Stored entries:
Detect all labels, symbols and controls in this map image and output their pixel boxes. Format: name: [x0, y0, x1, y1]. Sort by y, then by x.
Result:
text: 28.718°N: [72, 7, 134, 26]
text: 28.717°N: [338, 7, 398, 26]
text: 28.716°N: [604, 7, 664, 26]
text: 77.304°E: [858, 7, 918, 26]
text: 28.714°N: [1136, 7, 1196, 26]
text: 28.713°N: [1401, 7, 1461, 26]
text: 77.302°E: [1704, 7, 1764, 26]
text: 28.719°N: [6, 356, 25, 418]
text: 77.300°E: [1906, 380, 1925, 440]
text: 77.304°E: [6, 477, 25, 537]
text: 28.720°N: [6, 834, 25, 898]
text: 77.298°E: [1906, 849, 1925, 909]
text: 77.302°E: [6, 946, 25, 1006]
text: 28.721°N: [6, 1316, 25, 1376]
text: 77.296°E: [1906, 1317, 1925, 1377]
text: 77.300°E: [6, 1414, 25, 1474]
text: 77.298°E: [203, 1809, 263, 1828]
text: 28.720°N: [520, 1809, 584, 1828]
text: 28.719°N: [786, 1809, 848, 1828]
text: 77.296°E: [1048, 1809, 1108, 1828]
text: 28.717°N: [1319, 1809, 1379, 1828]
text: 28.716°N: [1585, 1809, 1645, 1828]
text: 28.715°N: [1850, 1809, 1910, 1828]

• [What is required]
The required output is the complete set of records, reproduced exactly.

• [Result of the task]
Detect all labels, symbols and controls in this map image and output their pixel boxes. Format: name: [x0, y0, x1, y1]. Sort by y, then by x.
Result:
text: 28.718°N: [72, 7, 134, 26]
text: 28.717°N: [338, 7, 398, 26]
text: 28.716°N: [604, 7, 664, 26]
text: 77.304°E: [858, 7, 918, 26]
text: 28.714°N: [1136, 7, 1196, 26]
text: 28.713°N: [1401, 7, 1461, 26]
text: 77.302°E: [1704, 7, 1764, 26]
text: 28.719°N: [6, 356, 25, 418]
text: 77.300°E: [1906, 380, 1925, 440]
text: 77.304°E: [6, 477, 25, 537]
text: 28.720°N: [6, 834, 25, 898]
text: 77.298°E: [1906, 849, 1925, 909]
text: 77.302°E: [6, 946, 25, 1006]
text: 28.721°N: [6, 1316, 25, 1376]
text: 77.296°E: [1906, 1317, 1925, 1377]
text: 77.300°E: [6, 1414, 25, 1474]
text: 77.298°E: [203, 1809, 263, 1828]
text: 28.720°N: [520, 1809, 584, 1828]
text: 28.719°N: [786, 1809, 848, 1828]
text: 77.296°E: [1048, 1809, 1108, 1828]
text: 28.717°N: [1319, 1809, 1379, 1828]
text: 28.716°N: [1585, 1809, 1645, 1828]
text: 28.715°N: [1850, 1809, 1910, 1828]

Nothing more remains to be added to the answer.